Dans ce premier pays noir émancipé (1830), le président est aussi le garant de la Constitution dont il veille à son respect (art. 149). Dans la Constitution de la RDC, c'est l'article 69 qui en parle.
Le président de ce pays des Caraïbes comme le nôtre, le président assure la continuité de l'État et le bon fonctionnement des pouvoirs publics (art. 136).
Malgré toutes ses dispositions, le président sortant, Michel Martely, a déposé le pouvoir d'État. Il n' y a pas eu pour autant chaos font remarquer les cadres de l'Opposition rd-congolaise.
Contrairement à la loi fondamentale congolaise, en Haïti c'est le président de la Cour de cassation, l'équivalent du président de la Cour Suprême de Justice en RDC, qui assume l'intérim. Alors qu'en RDC, en cas de vacance c'est le président du sénat qui exerce les prérogatives présidentielles.
La durée en RDC est de 120 jours au plus contre 90 jours en Haïti.
Mais la vacance en RDC pour être constatée obéit à une procédure rigoureuse: c'est la Cour constitutionnelle saisie par le gouvernement (art. 76). Mais à la différence de la procédure haïtienne, là-bas, c'est le premier ministre qui saisi l'Assemblée nationale qui a son tour investi le président intérimaire (président de la Cour de cassation). En Haïti, le président ad intérim n'a pas le droit de concourir à la présidentielle qu'il organise. Faudra qu'il attende celle qui viendra après. Alors qu'en RDC, le président provisoire n'a pas cette interdiction. La vacance est déclenché en RDC par le décès du président ou sa démission ou encore en cas empêchement définitif (art.75).  Peut-on interpréter la non organisation de l'élection présidentielle dans le delai constitutionnel comme un cas d'empêchement définitif? Non selon bon nombre de juristes. Mais en revanche. Le G7 et la Dynamique de l'Opposition, qui attribuent le blocage du processus électoral à la mauvaise foi du président Kabila, s' octroient une brèche juridique dans cette hypothèse. En effet, soutient un avocat, s'ils arrivent à le prouver, cela peut être assimilé à une haute trahison et partant donner lieu à un empêchement définitif du président de la République. Si jamais celui-ci était condamné par le Congrès, son juge en cas de haute trahison. Faut admettre en toute lucidité qu'on est loin de ce schéma.
Cependant en Haïti la vacance est moins encadrée qu'en RDC. Là le constituant évoque «quelque cause que ce soit». Martely s'y est engouffré et a transmis le pouvoir. Poussé la pression populaire bien entendu. Après tout, il ne pouvait plus briguer un deuxième mandat car la Constitution le lui interdit. En Haïti on ne peut exercer deux mandats présidentiels successifs. La durée du mandat est  limitée à 5 ans. On ne peut non plus briguer un 3è mandat. Pour briguer un 2è, il faut patienter au moins 5 ans.

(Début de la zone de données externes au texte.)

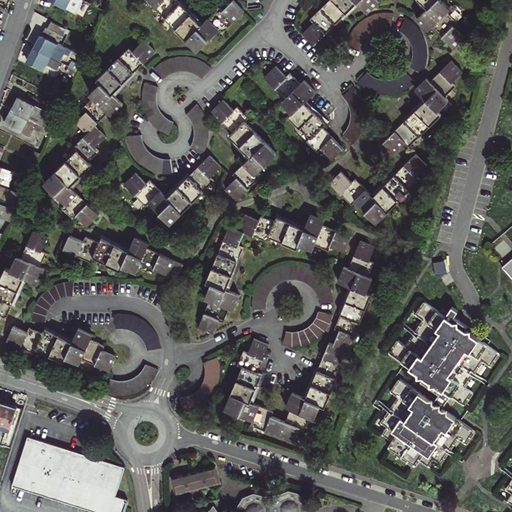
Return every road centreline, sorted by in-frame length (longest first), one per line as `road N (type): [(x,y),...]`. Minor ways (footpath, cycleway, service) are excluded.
road 1 (residential): [(511,29),(454,255),(474,309)]
road 2 (residential): [(413,511),(229,447)]
road 3 (residential): [(171,362),(163,326),(147,311),(67,304)]
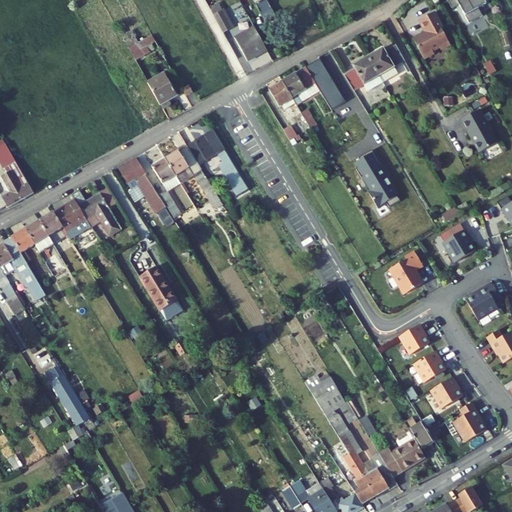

Pour revenir à la bataille juridique en RDC autour du scénario de la vacance du pouvoir, la MP qualifie le G7 d'interprétation erratique. Minaku et Atundu l'ont fait savoir hier lundi 22 février dans un communiqué à l'issue du Bureau politique de la MP.
Quoiqu'il en soit le G7 n'en démord pas. Il continue à soutenir qu'au-delà du 19 décembre, Kabila n'aura aucune légitimité ni légalité, ce qui autorise de parler de vacance du pouvoir. G7 rappelle que la Transition prévue par la Majorité présidentielle à l'issue du Dialogue n'est pas prévue par la Constitution.
D'où l'idée par elle avancée, des «négociations directes» au lieu du «Dialogue» prôné par Kabila. Pour le G7, il est encore possible de tenir les élections présidentielles dans le délai constitutionnel. Ça sera cela la matière des «négociations directes». La MP elle ne jure que sur son «Dialogue». Elle se targuer d'avoir l'appui formel et mesuré de la communauté internationale depuis la missive de l'ONU de l'UE, de l'OIF et de l'UA encourageant le Dialogue politique dans le respect de la Constitution.
Peut-être que le patron des Nations-Unies, Ban Ki-moon, en séjour en RDC, va décanter la situation politique délétère en rapprochant les vues des uns et des autres apparemment inconciliables. Accusation de subversion d'un côté contre haute trahison de l'autre.
La solution ne viendra sans doute pas d'Haïti mais de la volonté à respecter ou à faire respecter la  constitution.